O filho mais velho (Miguel), segundo personagem, está ao lado do pai todo o enredo, suas poucas palavras e até mesmo o que o narrador nos diz: “o filho valia-se mais da repetição: - Sei, sei. Silêncio.” Podem representar o distanciamento na relação pai-filho, até mesmo por ser o mais velho já demonstra grande ressalto, porque os filhos mais velhos tendem a ser mais próximos aos seus pais, pelo caráter primogênito. Outro elemento característico do personagem Miguel é a presença do silêncio vindo depois de poucas palavras, o discurso mais longo entre este e seu pai são de dez palavras.

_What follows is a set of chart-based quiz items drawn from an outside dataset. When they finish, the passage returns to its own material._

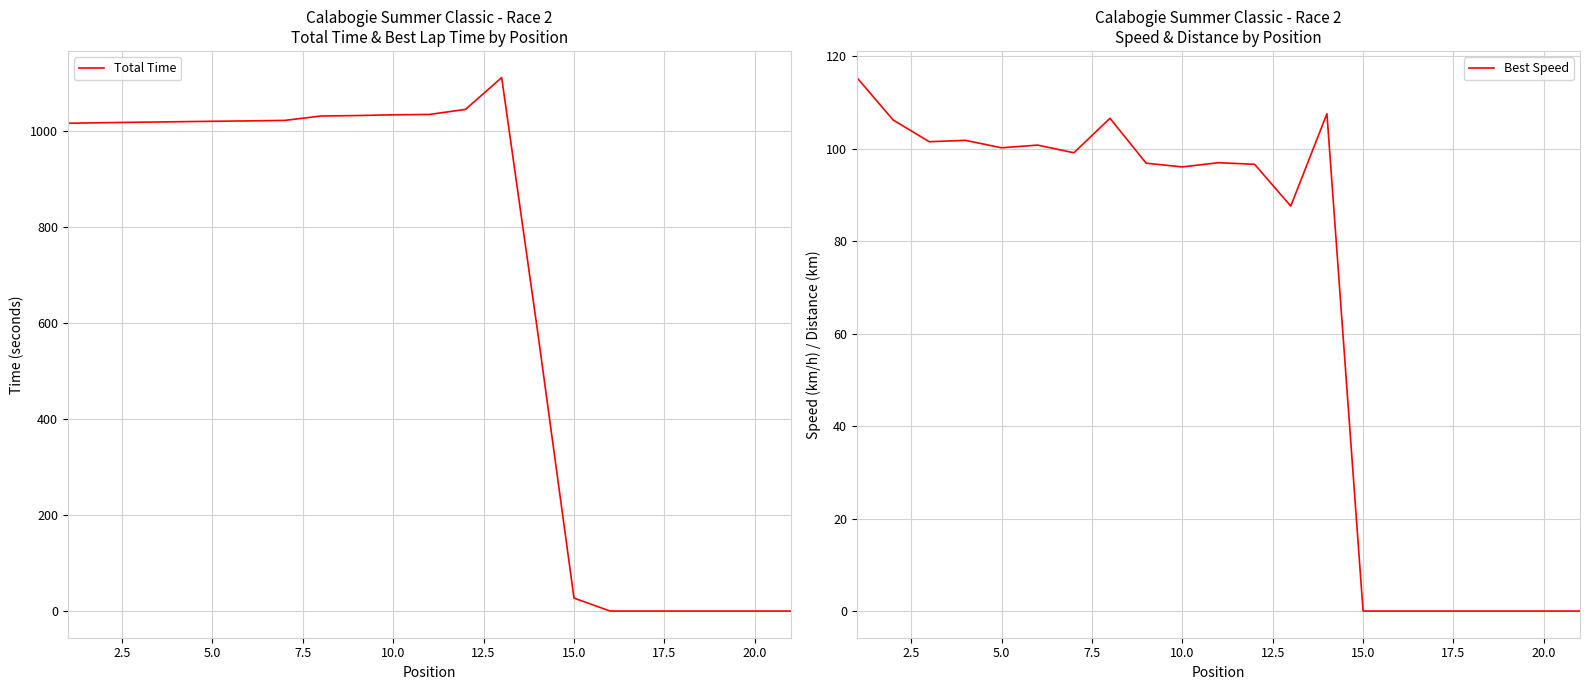

Is the value of Total Time at 18 greater than the value of Best Speed at 15?

No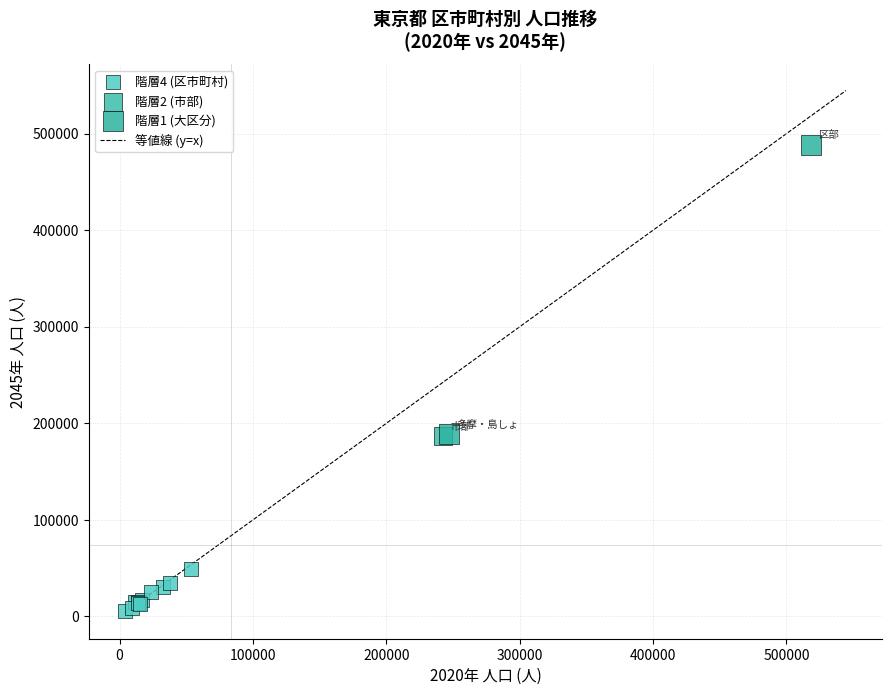

Which series reaches the minimum Y coordinate?

階層4 (区市町村)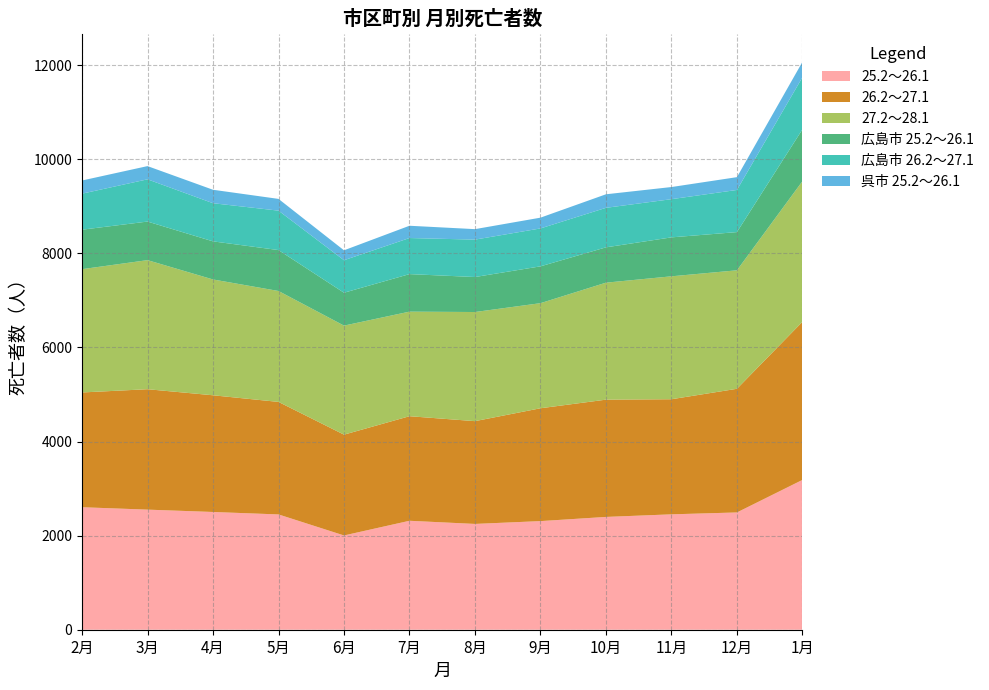

Reading left to right, list all the values displayed in this chart.

25.2～26.1: 2604	2553	2503	2451	2004	2316	2249	2309	2398	2453	2493	3185
26.2～27.1: 2440	2560	2481	2392	2143	2223	2185	2399	2493	2447	2629	3361
27.2～28.1: 2621	2744	2462	2358	2318	2223	2320	2234	2487	2613	2519	2989
広島市 25.2～26.1: 839	820	810	870	699	798	744	783	751	828	812	1102
広島市 26.2～27.1: 766	898	811	838	691	767	795	806	840	812	896	1107
呉市 25.2～26.1: 280	281	286	250	211	261	223	229	288	258	272	327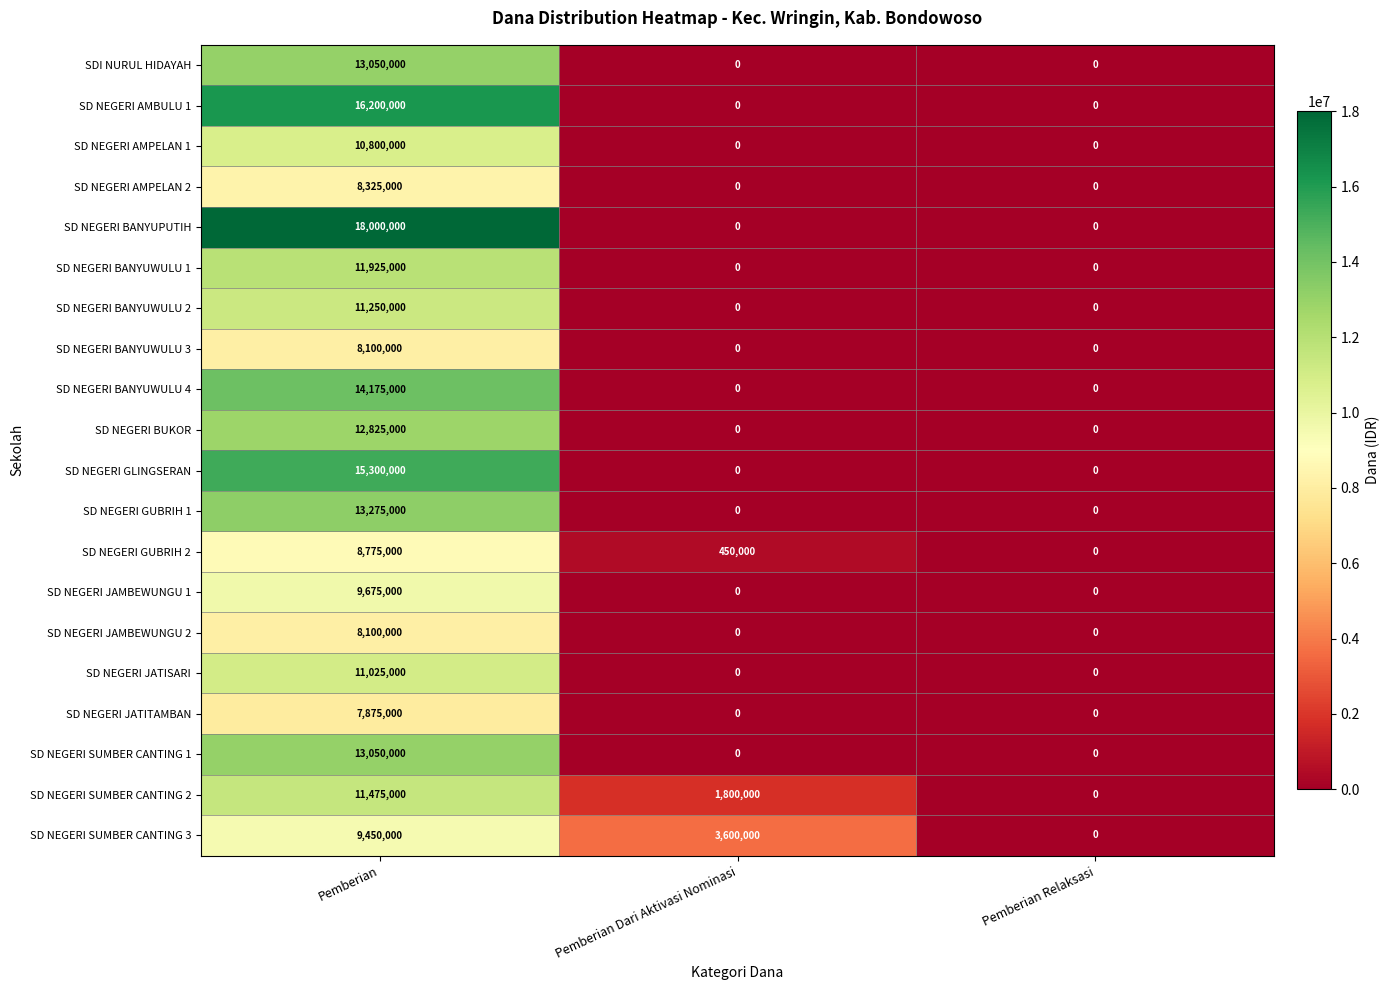

True or false: SD NEGERI BANYUWULU 1 has a value of -4172706 at Pemberian Relaksasi.

False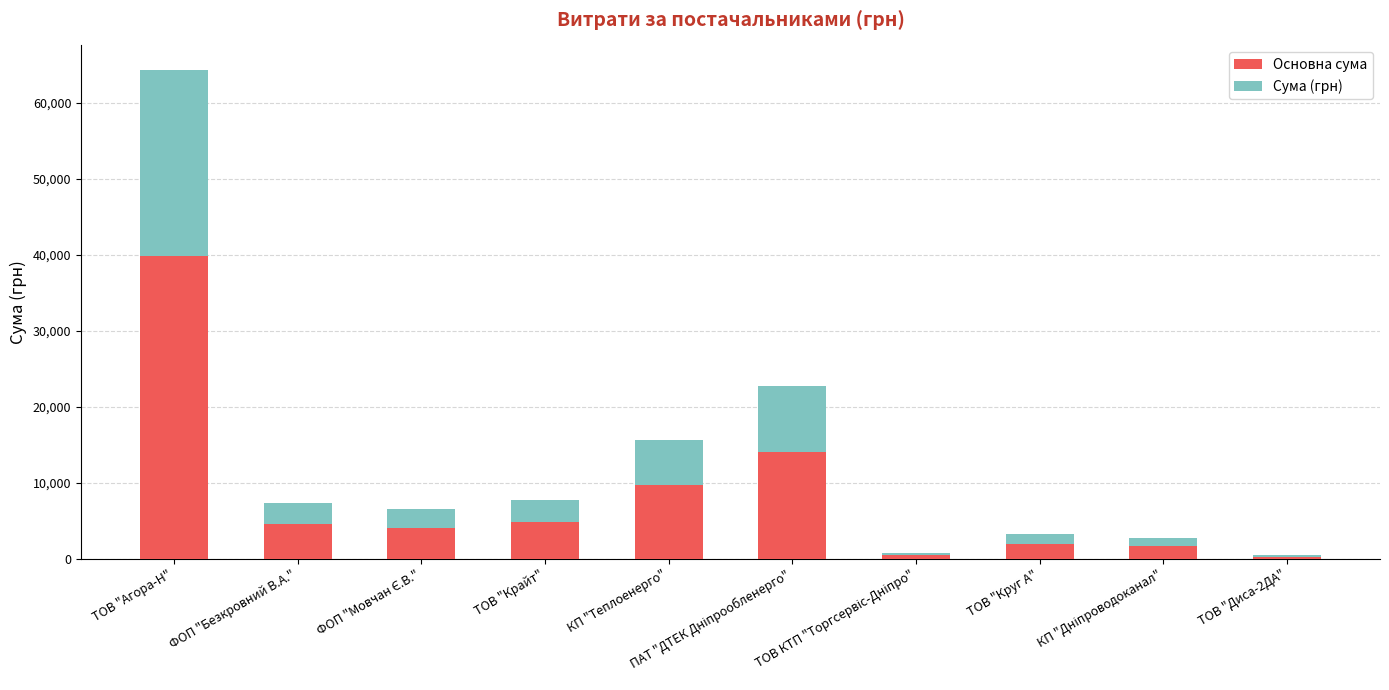

What is the maximum value for Основна сума?

39899.2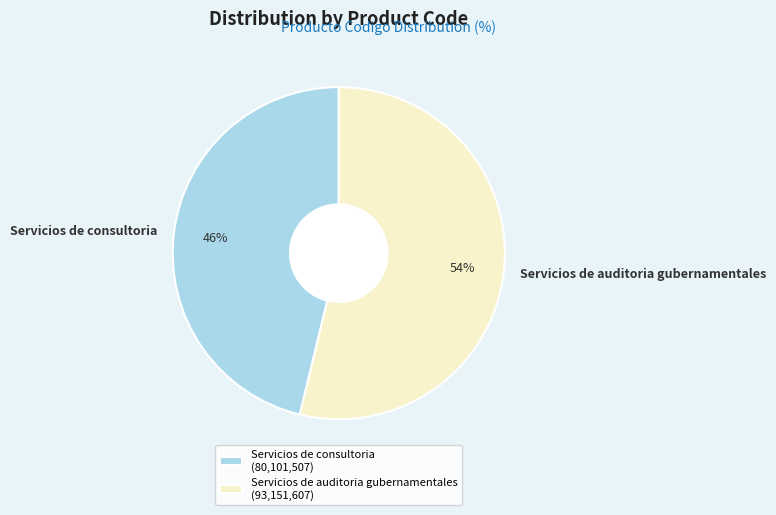

Approximately how many times larger is the value at Servicios de auditoria gubernamentales compared to Servicios de consultoria?

1.2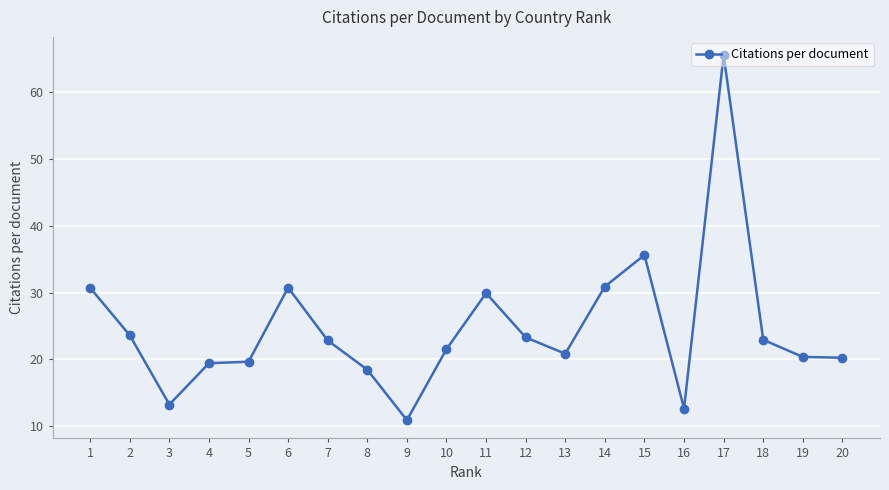

What is the change in value from 5 to 10?

+1.9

A mãe, personagem não nomeado, tem passagens que mostram sua forte personalidade e representa a mulher dona de casa que faz de tudo pela sua família. Em diversos trechos do conto percebemos esses elementos, tais como o doente falando ao filho: “Sua mãe foi uma grande companheira”, “pedia que ele e os irmãos a amparassem”, na repetição “Uma grande companheira, sua mãe” e em ações com ajuda do marido ao chegar de um dia difícil no trabalho, dentre outras.


O tempo do enredo cronológico é período matutino, logo no início do conto vemos a incidência do tempo na terceira linha “naquela manhã de domingo”. Mas durante o desenrolar vemos a sequência de ações em diferentes partes: como passado, a história sendo contado no passado, uso do “quando”, como primeira palavra, verbos no passado, “conversaram”; depois  o narrador começa a contar  a história do encontro entre pai e filho, como narrado observador e conhecedor de tudo. É importante ressaltar as idas e vindas do tempo aliados a memória do narrador e de elementos que fazem parte da história, como a a Mala e sua significação.


O espaço central da história é o quarto do doente, que mora com sua esposa, que aparentemente vivem sozinhos embora tivessem seis filhos. A presença do homem na casa apesar de se encontrar bastante doente, esta completamente ligada às primeiras linhas do conto, ou seja, o desengano de que sua doença poderia ser curada. 


Além dos elementos citados no título é bem característico o cacarejo da galinha, a réstia de sol (que aparece no início do conto e no último parágrafo do conto) e a descrição do estado do homem frente a sua percepção de estar a ficar doente e a reflexão de tempos depois já em estado avançado da doença. Percebemos que o homem não buscou tratamento para sua doença, mesmo percebendo que algo não estava certo no seu interior, mas se auto-afirmava que estava com saúde.


Exemplificando, antes da contestação da doença: 

“Mesmo os dois mais novos, já trocadores de ônibus, emprego que ele próprio arranjara, quando ainda tinha saúde, embora desconfiasse de que algo o começava a minar: a inapetência, o tique do apalpar o endurecimento no intestino, bola de carne que prendia entre os dedos graúdos.” (CAMPOS, Moreira. Dizem que os cães vêem coisas, p.95-96)


E após o laudo final do médico:



“Perdia-se nas dobras do pijama, que o próprio doente apanhava com a mão para medir a magreza, com desgosto. As pernas secas (o luzidio do osso) repousadas na banqueta ali na espreguiçadeira. As unhas dos pés crescidas e curvas, o corte da operação no ventre em risca vermelha, ainda marcada pelos pontos como um zíper.” (CAMPOS, Moreira. Dizem que os cães vêem coisas, p.96)


A leitura do conto proporcionou reforçar a visão de que com poucas palavras, poucas páginas podem ser construídas com significação e analogias profundas sobre diversidades de assuntos. 


O ritmo de leitura e a profundidade das ações dos personagens são marcantes pela disposição dos elementos e das palavras, que podemos considerar certas; estas realmente levam o leitor a vivenciar as ações e a marcar com imagens como a mosca que pousa diversas vezes no canto da boca do doente, a simbólica presença da réstia de sol no inicio e no fim do conto e o silêncio. Moreira Campos com certeza soube expressar em seus contos todo  os detalhes, reflexões e choque para com as diversas realidades.